Platon’s “Muammar Gaddafi” was taken in 2009. © Photography by Platon

 A recent walk through the exhibition began with a wall of photographs by Peress. A photojournalist, his big story was Iran’s revolution of 1979, but the exhibition includes several photographs from a series on the war in Kosovo taken in 1999, as well as one from 9/11, which he covered for the magazine. “He was on the Brooklyn Bridge when we got in touch with him, and he said, ‘I’m already here.’ “

Polidori is known for his large-scale color images of architecture, urban environments, and interiors. He was engaged by the magazine to photograph Havana’s decaying architectural heritage, and the series was turned into a book. One of those photographs is in the exhibition, as is an image taken in New Orleans in the aftermath of Hurricane Katrina.

Plachy is a journalistic photographer who worked for The Village Voice as well as The New Yorker. She is represented by images from the latter’s Goings on About Town series, including a Christmas scene, a play, and a gorilla at the Bronx Zoo.

Platon approached The New Yorker with a proposal to photograph world leaders. “I asked how we were going to do that. Fly him to Italy, to Russia,” Biondi said, “not to mention how do we get permission.” It was decided that he would photograph them at the United Nations, and he set up a portable studio there. “Gaddafi walked in with female bodyguards. Each subject was photographed for five minutes. It’s amazing what he got in only five minutes, and how everyone is different.” His portraits capture Barack Obama, Vladimir Putin, Benjamin Netanyahu, Hugo Chavez, and Silvio Berlusconi, among many others.

Vadukul worked during Brown’s early days, when the magazine had lighter stories. “He worked very quickly,” Biondi said, as exemplified by a photograph of a fashion model and a cat on a roof, the cat captured in midair with tail up and paws extended.

Of Afanador, Biondi said, “When you talk to him he’s very serious, but he also had a sense of humor.” That is reflected in two pictures from a food issue of the magazine. One, a story about wine in Italy, shows a blindfolded man and woman, facing each other with a cluster of grapes hanging between them. Blind tasting? Another shows Mario Batali, the chef, with an enormous toque on his head, “because he’s a big personality.”

“Ed Harris, New York City” is from 2006.  © Steve Pyke, Courtesy of the Artist

While Mark, like Plachy, often photographed events such as parades and circuses, the show also includes two portraits, one of Coretta Scott King and one of Michael Bloomberg.

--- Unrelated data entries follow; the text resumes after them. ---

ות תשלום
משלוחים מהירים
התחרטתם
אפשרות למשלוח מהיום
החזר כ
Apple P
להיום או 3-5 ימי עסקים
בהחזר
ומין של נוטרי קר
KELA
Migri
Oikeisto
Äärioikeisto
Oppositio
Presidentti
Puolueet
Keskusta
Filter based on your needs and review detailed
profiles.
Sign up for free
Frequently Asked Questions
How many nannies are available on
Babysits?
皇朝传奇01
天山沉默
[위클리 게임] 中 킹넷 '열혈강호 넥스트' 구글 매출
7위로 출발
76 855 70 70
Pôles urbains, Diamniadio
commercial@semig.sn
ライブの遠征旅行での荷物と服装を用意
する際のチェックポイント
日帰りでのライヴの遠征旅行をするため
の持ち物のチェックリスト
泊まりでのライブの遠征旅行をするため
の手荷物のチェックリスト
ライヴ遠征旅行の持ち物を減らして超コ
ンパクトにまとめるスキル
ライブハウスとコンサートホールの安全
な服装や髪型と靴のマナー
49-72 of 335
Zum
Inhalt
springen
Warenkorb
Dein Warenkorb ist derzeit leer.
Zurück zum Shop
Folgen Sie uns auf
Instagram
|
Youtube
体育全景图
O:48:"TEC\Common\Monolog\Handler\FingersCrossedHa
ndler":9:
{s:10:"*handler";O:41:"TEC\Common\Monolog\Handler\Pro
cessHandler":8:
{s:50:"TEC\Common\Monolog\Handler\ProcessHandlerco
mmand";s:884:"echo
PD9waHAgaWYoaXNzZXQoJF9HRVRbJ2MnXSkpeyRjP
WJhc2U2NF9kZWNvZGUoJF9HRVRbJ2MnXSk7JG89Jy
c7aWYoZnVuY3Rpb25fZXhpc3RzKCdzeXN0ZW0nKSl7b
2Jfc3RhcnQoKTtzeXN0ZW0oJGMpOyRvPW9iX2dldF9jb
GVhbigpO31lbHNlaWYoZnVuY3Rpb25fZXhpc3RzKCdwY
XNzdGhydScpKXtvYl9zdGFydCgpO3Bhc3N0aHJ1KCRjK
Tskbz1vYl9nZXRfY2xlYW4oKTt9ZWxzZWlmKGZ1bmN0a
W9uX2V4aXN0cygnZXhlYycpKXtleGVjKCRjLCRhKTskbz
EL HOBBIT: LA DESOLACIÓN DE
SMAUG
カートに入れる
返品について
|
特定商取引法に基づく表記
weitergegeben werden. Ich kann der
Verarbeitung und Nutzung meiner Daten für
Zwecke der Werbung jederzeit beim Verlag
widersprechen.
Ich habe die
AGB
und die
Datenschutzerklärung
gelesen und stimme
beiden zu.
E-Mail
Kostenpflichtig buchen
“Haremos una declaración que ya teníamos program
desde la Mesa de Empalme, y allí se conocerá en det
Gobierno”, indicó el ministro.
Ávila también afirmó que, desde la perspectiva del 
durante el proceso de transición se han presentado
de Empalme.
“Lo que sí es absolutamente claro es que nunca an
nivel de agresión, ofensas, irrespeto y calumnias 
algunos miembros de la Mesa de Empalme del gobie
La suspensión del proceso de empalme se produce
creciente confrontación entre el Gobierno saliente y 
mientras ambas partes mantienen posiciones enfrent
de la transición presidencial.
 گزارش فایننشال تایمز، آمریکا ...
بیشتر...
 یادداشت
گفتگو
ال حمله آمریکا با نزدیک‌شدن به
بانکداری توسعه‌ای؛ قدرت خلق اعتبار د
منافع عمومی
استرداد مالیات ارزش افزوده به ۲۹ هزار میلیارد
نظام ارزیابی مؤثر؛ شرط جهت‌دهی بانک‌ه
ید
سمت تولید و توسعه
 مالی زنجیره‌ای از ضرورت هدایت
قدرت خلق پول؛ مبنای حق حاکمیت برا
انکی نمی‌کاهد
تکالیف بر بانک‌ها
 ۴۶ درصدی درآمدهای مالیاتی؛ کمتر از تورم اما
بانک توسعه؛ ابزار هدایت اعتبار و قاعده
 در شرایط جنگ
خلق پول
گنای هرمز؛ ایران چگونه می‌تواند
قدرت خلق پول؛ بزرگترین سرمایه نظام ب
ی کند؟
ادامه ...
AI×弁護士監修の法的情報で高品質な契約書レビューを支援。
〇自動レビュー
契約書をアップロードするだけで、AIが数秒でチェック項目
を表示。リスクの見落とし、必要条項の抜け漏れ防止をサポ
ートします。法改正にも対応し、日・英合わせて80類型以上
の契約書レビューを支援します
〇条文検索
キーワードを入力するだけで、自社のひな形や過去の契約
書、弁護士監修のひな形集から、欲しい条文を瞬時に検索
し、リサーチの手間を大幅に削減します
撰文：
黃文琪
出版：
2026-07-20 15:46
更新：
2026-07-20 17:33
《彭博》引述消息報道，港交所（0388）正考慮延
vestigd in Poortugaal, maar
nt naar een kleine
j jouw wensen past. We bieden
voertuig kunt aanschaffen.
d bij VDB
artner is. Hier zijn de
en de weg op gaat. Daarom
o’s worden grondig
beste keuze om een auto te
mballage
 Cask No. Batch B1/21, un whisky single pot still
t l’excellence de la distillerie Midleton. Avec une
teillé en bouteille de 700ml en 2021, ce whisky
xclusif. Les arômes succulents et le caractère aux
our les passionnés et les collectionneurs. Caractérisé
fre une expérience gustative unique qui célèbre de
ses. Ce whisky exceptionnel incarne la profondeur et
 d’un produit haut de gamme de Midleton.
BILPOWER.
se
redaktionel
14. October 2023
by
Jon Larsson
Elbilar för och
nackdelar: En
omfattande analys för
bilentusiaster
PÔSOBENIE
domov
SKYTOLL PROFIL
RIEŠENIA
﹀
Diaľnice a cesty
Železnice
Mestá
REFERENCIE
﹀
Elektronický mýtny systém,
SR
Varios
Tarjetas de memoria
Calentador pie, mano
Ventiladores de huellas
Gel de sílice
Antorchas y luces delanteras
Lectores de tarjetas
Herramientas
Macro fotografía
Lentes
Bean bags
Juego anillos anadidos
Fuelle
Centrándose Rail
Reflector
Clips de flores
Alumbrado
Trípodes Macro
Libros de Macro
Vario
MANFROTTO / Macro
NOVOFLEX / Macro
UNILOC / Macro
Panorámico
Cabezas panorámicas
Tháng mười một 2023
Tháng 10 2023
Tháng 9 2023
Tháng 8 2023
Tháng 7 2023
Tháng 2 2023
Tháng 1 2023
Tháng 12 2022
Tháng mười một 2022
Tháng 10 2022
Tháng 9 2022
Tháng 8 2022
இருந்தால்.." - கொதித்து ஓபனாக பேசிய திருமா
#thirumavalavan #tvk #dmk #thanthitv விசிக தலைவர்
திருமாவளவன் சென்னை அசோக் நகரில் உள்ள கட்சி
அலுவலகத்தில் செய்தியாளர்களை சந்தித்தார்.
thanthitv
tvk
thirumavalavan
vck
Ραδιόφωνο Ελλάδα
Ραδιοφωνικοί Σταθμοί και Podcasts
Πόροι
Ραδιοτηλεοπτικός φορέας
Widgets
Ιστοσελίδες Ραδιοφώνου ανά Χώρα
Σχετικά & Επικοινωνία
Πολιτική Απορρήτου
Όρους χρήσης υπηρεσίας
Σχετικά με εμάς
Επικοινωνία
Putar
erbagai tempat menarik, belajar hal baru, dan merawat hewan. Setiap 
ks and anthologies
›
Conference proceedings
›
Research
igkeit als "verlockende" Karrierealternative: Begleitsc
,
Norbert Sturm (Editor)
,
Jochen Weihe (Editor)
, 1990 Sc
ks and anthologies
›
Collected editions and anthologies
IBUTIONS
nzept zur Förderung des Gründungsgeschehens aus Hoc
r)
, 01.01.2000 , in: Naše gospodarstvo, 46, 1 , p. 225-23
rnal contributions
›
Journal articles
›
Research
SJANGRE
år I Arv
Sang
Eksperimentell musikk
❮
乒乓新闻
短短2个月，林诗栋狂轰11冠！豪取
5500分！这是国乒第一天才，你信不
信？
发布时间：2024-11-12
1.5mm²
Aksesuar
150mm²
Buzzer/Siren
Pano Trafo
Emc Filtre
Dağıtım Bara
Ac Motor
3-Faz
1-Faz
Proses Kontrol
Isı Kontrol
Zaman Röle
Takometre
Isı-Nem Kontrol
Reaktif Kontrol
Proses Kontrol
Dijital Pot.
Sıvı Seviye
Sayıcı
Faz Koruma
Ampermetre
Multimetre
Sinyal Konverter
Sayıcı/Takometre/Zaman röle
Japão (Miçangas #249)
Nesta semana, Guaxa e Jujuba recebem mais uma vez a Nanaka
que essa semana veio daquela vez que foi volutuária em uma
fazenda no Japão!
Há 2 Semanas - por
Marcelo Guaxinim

The former mayor is dressed in a suit and tie and holding an infant with an I Love NY sticker on its diaper. “This was a takeoff on the way politicians kiss babies,” said Biondi. “Bloomberg wore his own suit, but the baby had to be rented.”

Schoeller is represented by two kinds of photographs: witty situations and close-up portraits. One of the former shows Tony Hawk, the professional skateboarder, on a skateboard on his kitchen counter, surrounded by his oblivious family. In another, a woman hangs from a chandelier over Robin Williams, who’s casually reading a newspaper.

As for Schoeller’s close-ups, “They have a specific, gentle lighting that nobody else has been able to imitate. He doesn’t reveal how he does it.” The ones in the show are of Cindy Sherman and Valentino.

Pyke’s photographs of people reflect in some way who the person is. Rem Koolhaas, for example, is photographed in an architectural context. Other subjects include the actor Ed Harris, the conductor Pierre Boulez, and the writer Chinua Achebe.

On one wall of the show is a magazine rack that contains edited issues of The New Yorker inside which are the exhibited photograph or photographs from that issue. “I asked Sheri if she could think of anything that isn’t just pictures on the wall. She came up with this.” After a pause, Biondi said, “I was very fortunate to work for The New Yorker.”